(Selection):
================

Despite being well-regulated, the banking system is confronted with a number of problems, especially financial difficulties and a lack of standard regulations. As per the annual report of the RBI (2019) and an article in the Economic Times, fraud has increased dramatically in both number and value during the past 10 years (2019). Bank frauds increased from 4669 in 2009–2010 to 6801 in 2018–2019, with a total value of 71,542.93 crores. The number of fraud cases increased by 45.66% between 20092010 and 2018–2019, with the amount involved growing by more than 35 times. Fraud at a bank or any other business entity is a completely unforeseen occurrence that has far-reaching economic and social ramifications. The negative impact of fraud on stock prices was highlighted in a reference [
8].
Government policies have far-reaching implications on a country’s economy [
9], particularly the banking industry. Uncertainty regarding government policy and election outcomes has serious financial implications. Existing research on policy uncertainty’s impact on economic outcomes suggests that increasing economic policy uncertainty causes enterprises to postpone investments [
10], firms to be less involved in new mergers and acquisitions [
11], and the amount of foreign direct investment to fall [
12]. The subject of whether and how government policy uncertainty affects the banking industry is notably absent from this research. One of the objectives of this research is to fill this gap by analyzing the performance of banking stocks before and after government policy announcements.

================

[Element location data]
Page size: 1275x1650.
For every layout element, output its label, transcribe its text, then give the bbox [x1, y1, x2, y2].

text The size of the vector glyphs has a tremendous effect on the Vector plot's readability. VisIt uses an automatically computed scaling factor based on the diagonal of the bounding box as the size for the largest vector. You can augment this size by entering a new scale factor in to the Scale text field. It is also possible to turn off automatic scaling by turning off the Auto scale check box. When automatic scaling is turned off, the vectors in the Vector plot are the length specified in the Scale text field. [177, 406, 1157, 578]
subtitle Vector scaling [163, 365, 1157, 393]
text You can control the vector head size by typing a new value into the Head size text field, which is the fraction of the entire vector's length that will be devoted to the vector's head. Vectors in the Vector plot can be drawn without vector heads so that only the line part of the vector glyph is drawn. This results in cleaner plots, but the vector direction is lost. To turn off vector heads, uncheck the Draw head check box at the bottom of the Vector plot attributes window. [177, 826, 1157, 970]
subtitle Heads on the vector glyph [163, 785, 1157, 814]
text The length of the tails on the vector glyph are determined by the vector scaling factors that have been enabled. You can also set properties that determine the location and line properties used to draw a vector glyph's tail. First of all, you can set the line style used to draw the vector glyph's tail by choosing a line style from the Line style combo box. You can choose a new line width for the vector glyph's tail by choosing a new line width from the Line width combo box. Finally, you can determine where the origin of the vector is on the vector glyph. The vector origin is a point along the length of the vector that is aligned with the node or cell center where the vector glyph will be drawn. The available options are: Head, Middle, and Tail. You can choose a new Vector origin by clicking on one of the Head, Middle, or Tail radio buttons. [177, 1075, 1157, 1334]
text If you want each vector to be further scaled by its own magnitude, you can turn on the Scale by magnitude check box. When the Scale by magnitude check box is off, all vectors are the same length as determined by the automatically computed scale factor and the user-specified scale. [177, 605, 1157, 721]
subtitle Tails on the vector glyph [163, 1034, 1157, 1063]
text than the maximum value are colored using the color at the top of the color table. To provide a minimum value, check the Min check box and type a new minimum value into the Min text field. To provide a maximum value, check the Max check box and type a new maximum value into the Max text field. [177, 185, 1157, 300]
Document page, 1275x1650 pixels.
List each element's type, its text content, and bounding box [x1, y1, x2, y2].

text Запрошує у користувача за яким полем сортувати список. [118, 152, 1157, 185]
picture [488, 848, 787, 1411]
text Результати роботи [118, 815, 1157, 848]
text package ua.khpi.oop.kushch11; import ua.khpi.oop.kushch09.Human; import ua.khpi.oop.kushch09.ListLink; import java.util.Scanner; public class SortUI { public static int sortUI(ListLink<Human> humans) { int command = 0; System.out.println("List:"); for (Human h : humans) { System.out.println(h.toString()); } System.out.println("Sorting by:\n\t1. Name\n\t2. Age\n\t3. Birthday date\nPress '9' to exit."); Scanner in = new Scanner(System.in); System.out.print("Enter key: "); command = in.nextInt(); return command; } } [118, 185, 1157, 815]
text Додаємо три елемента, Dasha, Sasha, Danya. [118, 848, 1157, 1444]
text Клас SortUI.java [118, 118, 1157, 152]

================

(Work instructions):
**1)** Copy the passage on bank fraud and policy uncertainty from "Government policies have" to "government policy announcements.", replacing "enterprises" with "companies".
**2)** Reproduce the rows word for word, from the line with "text Запрошує у" to the line with "text Результати роботи [118, 815, 1157, 848]".
The passage and the rows are unrelated pieces of material.

(Answers to the exercises):
**1)**
Government policies have far-reaching implications on a country’s economy [
9], particularly the banking industry. Uncertainty regarding government policy and election outcomes has serious financial implications. Existing research on policy uncertainty’s impact on economic outcomes suggests that increasing economic policy uncertainty causes companies to postpone investments [
10], firms to be less involved in new mergers and acquisitions [
11], and the amount of foreign direct investment to fall [
12]. The subject of whether and how government policy uncertainty affects the banking industry is notably absent from this research. One of the objectives of this research is to fill this gap by analyzing the performance of banking stocks before and after government policy announcements.

**2)**
text Запрошує у користувача за яким полем сортувати список. [118, 152, 1157, 185]
picture [488, 848, 787, 1411]
text Результати роботи [118, 815, 1157, 848]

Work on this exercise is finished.